JD: You said she/you used to read the times ed and the educational things.

HW: Yeah

JD: Yeah

HW: Ladybird wouldn’t help us, they didn’t know the value of what would be handed to them on a plate, they paid them an annual fee.

JD: Did she ever go to any of the meetings that you had in Stratford?

HW: Stratford, oh yes, we used to go up as a pair of friends, we used to go out as friends, out for dinner, you know, go out for a meal.

JD: were they sort of creative meetings that you had with people, passing ideas and that?

HW: Not as that, but it all used to work out, wasn’t organised, but it would be talked out and err, Margaret, Keens wife,was very inventive, err in the initial things, they got the children’s book trade absolutely at their finger ends because he’d been selling it for so many years in competition with McDonald and all the publishers and knocking them for six as well and the keywords.……..you’ll have to have a photograph of it.

JD: So you find it just as easy to paint from real as from a photograph or do you find it easier from real life than a photograph?

HW: Well the bother with real life children, in real life is they won’t keep still more than, I mean, they’re not stable enough, children, you’ve got to get the impression that’s the only way to do children, or take a snap. Now I used to have these, a Polaroid camera, was a god send, but they’re out of date because I couldn’t get the film for them. You can take a quick snap of any little incident and you, it’s only small and you can translate it, what gives conviction, that you couldn’t always get out of your head. Because when you’re doing things out of your head you’re doing it from the same model in your head all the time, you, its you that’s coming out, but it’s the same thing all the time. Well you don’t always want that. What you want is what the text tells you what to put, you know.

JD: Did you do a lot of quick sketches of children as well…..?

HW: not of children, no

JD: They move too fast?

HW: At Margaret Street, we used to do that every week, quick sketches. Mind you they’d keep still for five minutes. Be quick at doing that and I used to do some good stuff (mans name) used to come round and he used to just look at me and then walk on, I’d got to sort somebody out.

JD: Did you draw and paint a lot as a child Harry? In Derby?

HW: yes

JD: What sort of things did you do?

HW: No, in Manchester, well the first thing a kid does if he’s going to do something is copy something else. You copy it and you get dexterose with doing it and the idea, I mean, if you fancy seeing a cutting……..(inaudible/ look at again) your six or seven or eight and you think smashing, she might be thirty or something, but you don’t know, you copy it.

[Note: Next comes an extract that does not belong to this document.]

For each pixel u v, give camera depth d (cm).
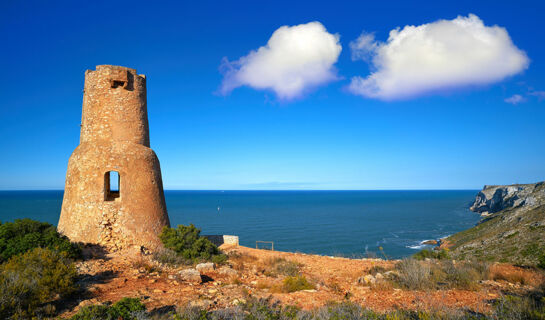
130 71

JD: What sort of things were you copying as a child?

HW: Well I did one, I remember particularly that they stuck up on the wall err, a (pagal my heart?) the title on the bottom was. She’s nice and I put (pego my heart?) on the bottom and I used to do horses heads, but not copy them because I used to look at horses, the milkman’s horse outside in the street. He used to come and sell milk outside with a big white (…..?) and a cow on it and he used to come, the milkman with his milkfloat and his….scanning this all the time, you know. It’s a lifetime of building up, you either, if you can draw you want to draw.

JD: Do you think you were really good as a child in drawing compared to other children?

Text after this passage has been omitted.